Figure III-17: Phase d'écriture de l'étude AFM: une tension continue Vdc est appliquée entre la pointe conductrice (en contact avec la surface de l'échantillon) et l'échantillon.

La figure III-18 montre les images du déphasage en mode lift obtenues après écriture d'une zone de taille 1 µm × 1 µm par une tension de + 12 V. Les figures III-18-a) et b) ont été enregistrées avec une polarisation de pointe opposée, égale à -4 V dans le cas a) et +4 V dans le cas b). La même pointe de type PtIr a été utilisée pour l'écriture et la lecture. On retrouve clairement la zone préalablement polarisée, indiquant que la phase d'écriture a bien aligné les domaines ferroélectriques. Sur la durée de l'expérience (quelques heures), ces domaines étaient stables. On remarque de plus l'inversion du contraste entre les deux images, attendu puisque la pointe présentait un champ électrique de polarité opposée dans chaque image.

Nous avons ensuite cherché à vérifier que les domaines ferroélectriques pouvaient être retournés par un champ électrique de polarité opposée. Nous avons alors écrit une zone de taille 0,7 µm × 0,7 µm avec une tension de -12 V dans une zone de taille 1 µm × 1 µm polarisée préalablement avec une tension de +12 V. la figure III-19 montre l'image du déphasage en mode lift, où l'on observe bien les deux zones de polarité inverse.

Les études MFM et EFM ont permis d'apporter une preuve microscopique de la double nature ferromagnétique et ferroélectrique de l'échantillon [A31]. Elles ont confirmé les mesures d'imantation par SQUID réalisées sur l'ensemble de la couche. Des mesures macroscopiques de polarisation électrique n'ont pas été réalisées car l'échantillon ne disposait pas d'électrode de base. Nous envisageons maintenant la réalisation de dispositifs à base de ces super-réseaux.

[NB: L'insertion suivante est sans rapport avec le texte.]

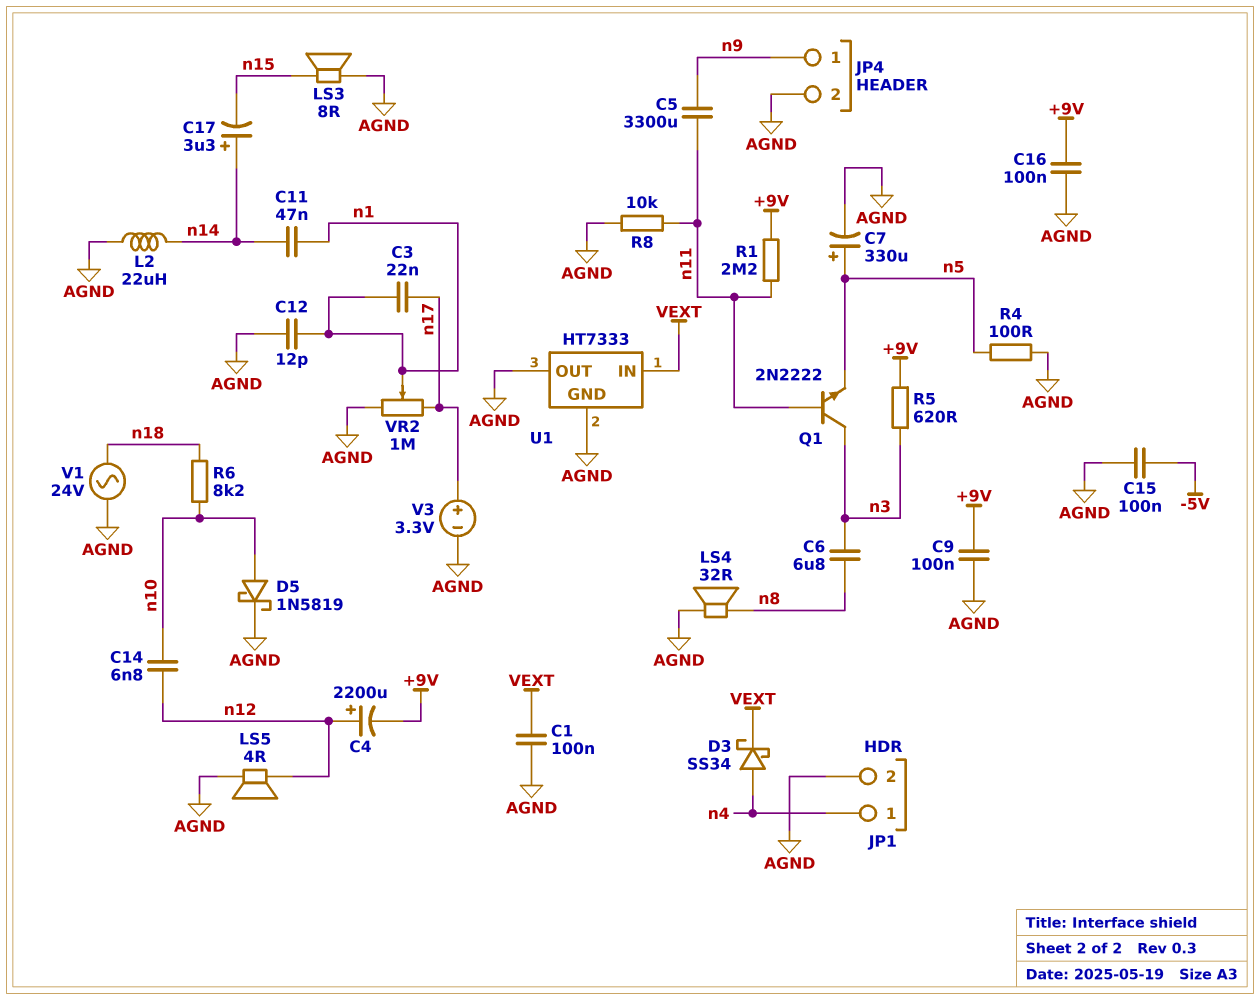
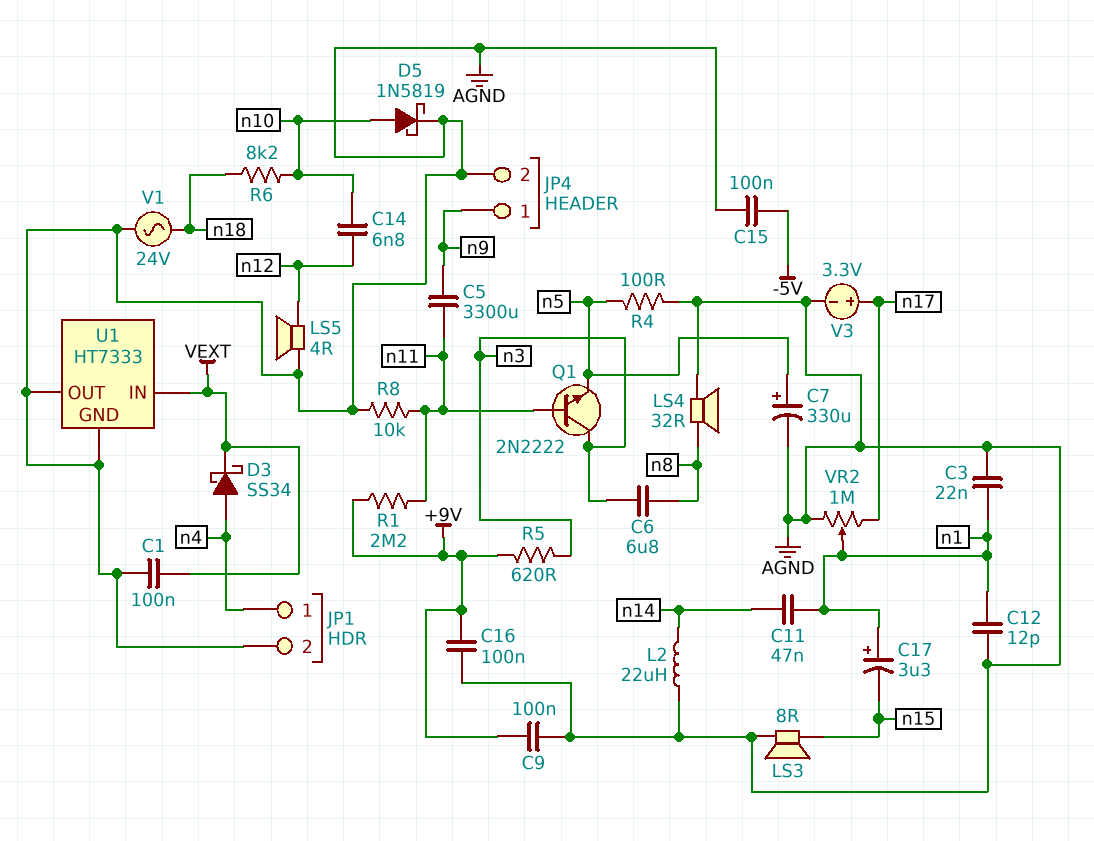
C3: 22nF (n1, n17) -> 22nF (AGND, n1)
C4: 2200uF (plus n12, minus +9V) -> none
C17: 3.3uF (plus n14, minus n15) -> 3.3uF (plus n1, minus n15)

a) Lecture avec polarisation de pointe égale à -4 V

b) Lecture avec polarisation de pointe égale à +4 V

Figure III-18: Images en mode EFM (contraste de phase) de taille 2 µm ×2 µm où une région de taille 1 µm × 1 µm a été préalablement polarisée par une tension de +12 V en mode contact. La hauteur de lift

lors du passage EFM était de l'ordre de 30 nm.

Figure III-19: Image en mode EFM (contraste de phase) de taille 1 µm ×1 µm où deux régions de tailles respectives 1 µm × 1 µm et 0.7 µm×0.7 µm ont été préalablement polarisées par une tension respective de

+12 V et -12 V en mode contact. La hauteur de lift lors du passage EFM était de l'ordre de 30 nm et la tension de lecture égale à -6V.